La cooperativa ejerce una función
social: debido a la condición de sus socios y a su
naturaleza jurídica, las decisiones de las cooperativas
promueven la participación democrática y tienen
en cuenta consideraciones que no se derivan sólo de
argumentos empresariales sino también sociales o culturales.
La función social de las cooperativas
se manifiesta porque:
- Fomentan la participación, la formación,
los procedimientos de decisión democráticos,
etc.
- Su actividad repercute sobre la economía
y la población locales, sobre el entorno natural,
sobre el mantenimiento de la cultura y de las tradiciones.
- Participan en el aprovisionamiento y prestación
de servicios importantes para la población local.
Las cooperativas mantienen una
posición estratégica dentro de la cadena agroalimentaria:
actuando como puente entre la producción y la industria
y el comercio, y permitiendo que el agricultor y ganadero
participe en las fases de transformación y comercialización.
Las cooperativas son agentes estratégicamente
bien situados en el mercado: tanto por su posición
intermedia entre la producción, la industria y el comercio,
como por su actividad que las sitúa simultáneamente
como proveedores y clientes en las sucesivas fases de la cadena
agroalimentaria.
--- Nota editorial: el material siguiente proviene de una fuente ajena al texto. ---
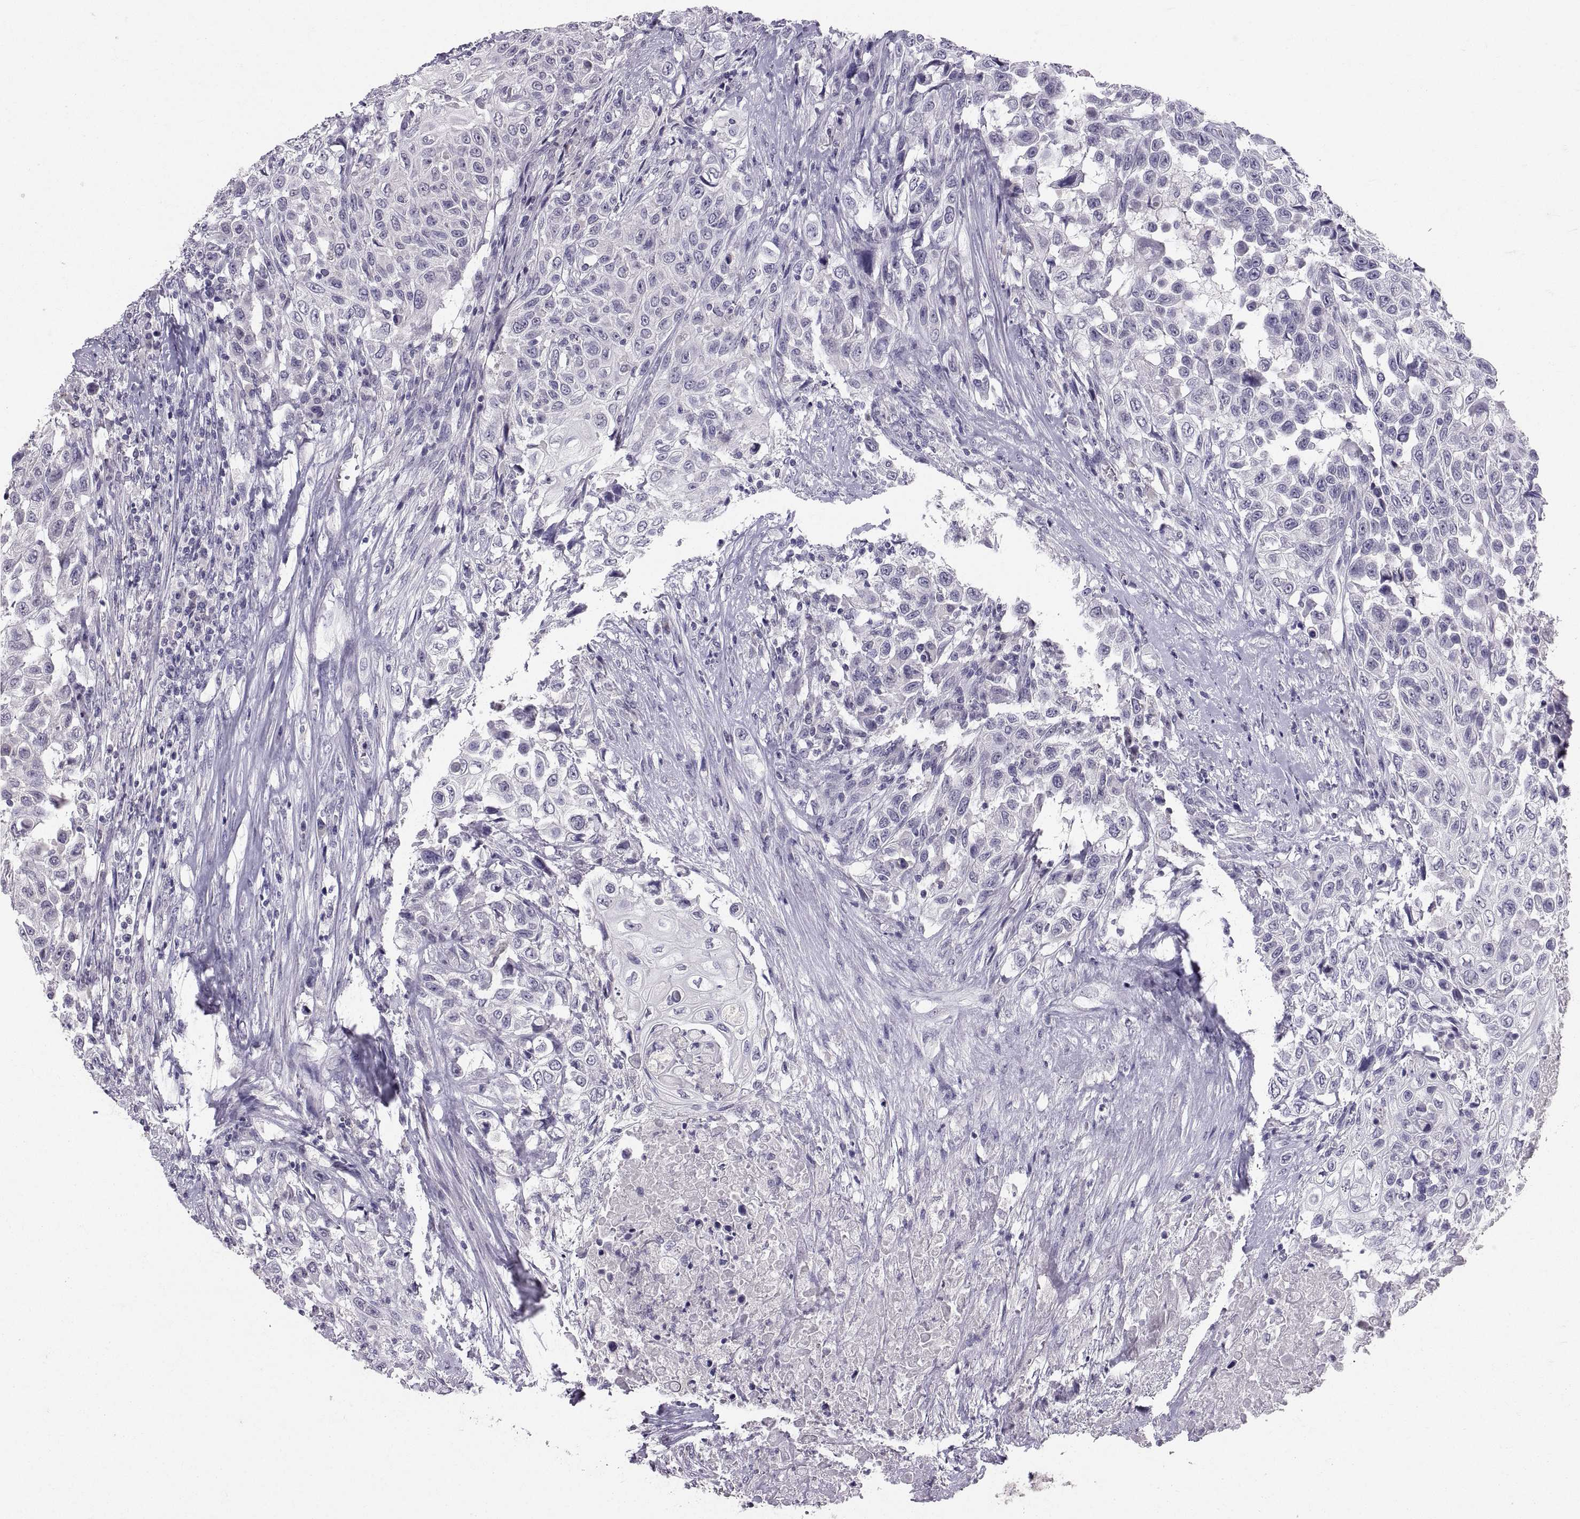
{"staining": {"intensity": "negative", "quantity": "none", "location": "none"}, "tissue": "urothelial cancer", "cell_type": "Tumor cells", "image_type": "cancer", "snomed": [{"axis": "morphology", "description": "Urothelial carcinoma, High grade"}, {"axis": "topography", "description": "Urinary bladder"}], "caption": "Immunohistochemistry (IHC) of human urothelial cancer demonstrates no positivity in tumor cells.", "gene": "PTN", "patient": {"sex": "female", "age": 56}}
Esta posición les concede una capacidad
privilegiada de adaptar la producción a los requerimientos
del mercado.
La participación del agricultor en las
fases posteriores a la producción es tanto más
importante cuanto más disminuye el apoyo público,
y cuanto más dependen las rentas agrarias del mercado.
La parte proporcional del precio de los alimentos que corresponde
a la materia prima que sale de las explotaciones es cada vez
menor: la cooperativa, como "empresa de agricultores"
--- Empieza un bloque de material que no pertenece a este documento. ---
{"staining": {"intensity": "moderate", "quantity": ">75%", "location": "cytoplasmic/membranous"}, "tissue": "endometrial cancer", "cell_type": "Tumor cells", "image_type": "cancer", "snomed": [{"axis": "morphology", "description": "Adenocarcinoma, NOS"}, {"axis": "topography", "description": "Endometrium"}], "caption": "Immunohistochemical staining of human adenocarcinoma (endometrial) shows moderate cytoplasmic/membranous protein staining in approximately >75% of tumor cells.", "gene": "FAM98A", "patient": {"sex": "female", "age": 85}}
que actúa en todas las fases de la cadena agroalimentaria
puede retornar los valores añadidos que se generan
a lo largo de la misma al sector productor.
Las cooperativas son operadores
del mercado especialmente bien posicionados para realizar
un seguimiento total a los productos, y cumplir con la exigencia
de trazabilidad y de seguridad alimentaria.
Las cooperativas, en la medida en que pueden
participar a lo largo de todo el proceso de elaboración
del alimento, pueden decidir, conocer y garantizar cada uno
de los procesos a los que ha sido sometido éste antes
de llegar al consumidor.
La Cooperativa ofrece la posibilidad
de aglutinar los intereses de los productores, y mejorar su
posición negociadora.
La cooperativa mejora la posición negociadora
de los productores y les permite conservar su capacidad de
decisión, en dos direcciones.
Concentrando la oferta, la cooperativa mejora
las condiciones de acceso al mercado y evita que el agricultor
o ganadero quede relegado a "mero suministrador de materias
primas", ante una demanda cada vez más unida.
Por otra parte, la prestación
de ciertos servicios o la demanda concentrada de inputs por
la cooperativa anima la competencia y "contiene"
sus precios, lo cual beneficia tanto a sus socios como al
resto de agricultores.
La cooperativa contribuye a dar
estabilidad a los mercados agrarios.
Las cooperativas
se han convertido en el principal elemento de concentración
de la producción agraria, y juegan un papel determinante
en la formación de los precios percibidos por los agricultores,
incluidos los no asociados.
Las cooperativas
intervienen también activamente en la regulación
de los mercados, a través de la puesta en práctica
de las políticas públicas de intervención,
retirada, almacenamiento, etc.
La implantación real y
experiencia de esta forma de asociación y su capacidad
para asimilar las particularidades de los agricultores y ganaderos,
demuestran su efectividad y capacidad de adaptación.
Los agricultores participan activamente
en la cooperativa, como socios, clientes, y proveedores, y
deciden directamente sobre el funcionamiento de su empresa.